While on a recent California business trip this September, I got the chance to check up on a couple of airplane projects as well as acquire another great addition to the collection.

Over the years, I’ve had several projects worked on by Carl Scholl and Tony Ritzman’s Aero Trader facility at the Chino Airport.  They were responsible building up my North American B-25, the Apache Princess, which received Grand Champion Warbird at the Sun ‘n Fun Fly-In and Reserve Grand Champion Warbird at the EAA Oshkosh Fly-In.  After Hurricane Andrew devastated the Weeks Air Museum in Miami in 1992, I sent my Douglas A-26C attack bomber out to them to rebuild.

A-26 under restoration

When I purchased the airplane back in the mid-1980′s, it was very original and probably the most authentic A-26 in the world.  While flying it back from California, I happened to stop at an airshow in Texas and while showing someone the airplane, flipped on a couple of switches in the back and found that the rear gunner turrets still operated!  I was impressed.

Rear gunner position for the upper and lower remote turrets

My airplane had the distinction of having flown in both WWII as well as Korea and sported the colors of Whistler’s Mother for many years.  Other A-26′s went on to be used during the Vietnam war, giving them the distinction of being the only American combat airplane to have participated in three wars.  Seeing the opportunity to take what was already the most original A-26 in the world to an even higher level of detail, I told them to disassemble and go through the entire airplane.

Bomb Bay detail

While the airplane appears to have been originally built with the glass bomber nose, which the “C” model designation signifies, it also came with four gun packs under the wings, housing a total of eight .50 caliber machine guns.  I’m not sure whether or not it was originally built this way in WWII or modified for Korea but we intend to continue researching this as well as its original colors.  Combined with the four .50 guns in the upper and lower turrets, it was not an airplane to mess with.

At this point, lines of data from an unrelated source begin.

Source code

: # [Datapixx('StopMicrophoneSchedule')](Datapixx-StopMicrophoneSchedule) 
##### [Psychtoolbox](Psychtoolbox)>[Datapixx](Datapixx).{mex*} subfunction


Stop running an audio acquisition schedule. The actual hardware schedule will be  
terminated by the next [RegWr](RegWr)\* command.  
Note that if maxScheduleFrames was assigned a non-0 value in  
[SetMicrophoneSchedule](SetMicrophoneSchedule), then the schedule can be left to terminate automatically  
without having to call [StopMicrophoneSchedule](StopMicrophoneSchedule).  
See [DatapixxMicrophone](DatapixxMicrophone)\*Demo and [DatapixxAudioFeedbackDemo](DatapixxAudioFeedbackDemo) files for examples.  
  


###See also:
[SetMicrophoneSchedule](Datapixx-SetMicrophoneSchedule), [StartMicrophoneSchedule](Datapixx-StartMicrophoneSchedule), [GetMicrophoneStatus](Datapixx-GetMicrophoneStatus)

Three of the four guns mounted per side that are housed in streamlined pods

Three of the four guns mounted under one wing, which are contained in streamlined pods

I also got a chance to check up on a project we’re about to start on for a Rosie the Riveter display we’ve been designing for Fantasy of Flight.  It’s one of the new attraction elements were striving to create that immerse people in history around a theme common to the human experience and in a way they self-discover something about themselves for themselves.  It will involve a factory assembly line for B-29′s and that’s were Aero Trader comes in.

B-29 nose for a new Rosie the Riveter Display!

I purchased a B-29 nose years ago and we intend to clean it up, as if it was being built on an assembly line.  I don’t want to give away too many details of our plans but keep an eye on our progress!

I also had the chance to check out a rather historic helicopter: a Sikorsky S-55, which had flown with the world’s first Helicopter Airline out of New York City to La Guardia Airport and other local destinations.  The owner and I had talked over the years and he recently called to tell me he decided to sell it.

With my new (well, OK, old) Sikorsky S-55!

Having decided to include early helicopters in the collection, I couldn’t resist checking it out.  It had flown as recently as the late nineties but had a light blade strike, which will require going through everything to be safe.  While it will be a long-term project, I couldn’t resist acquiring this great piece of history!

Due to space considerations, I will leave it in California until we get our new storage facility completed.  Look for it to arrive at Fantasy of Flight sometime in the early Spring of 2012!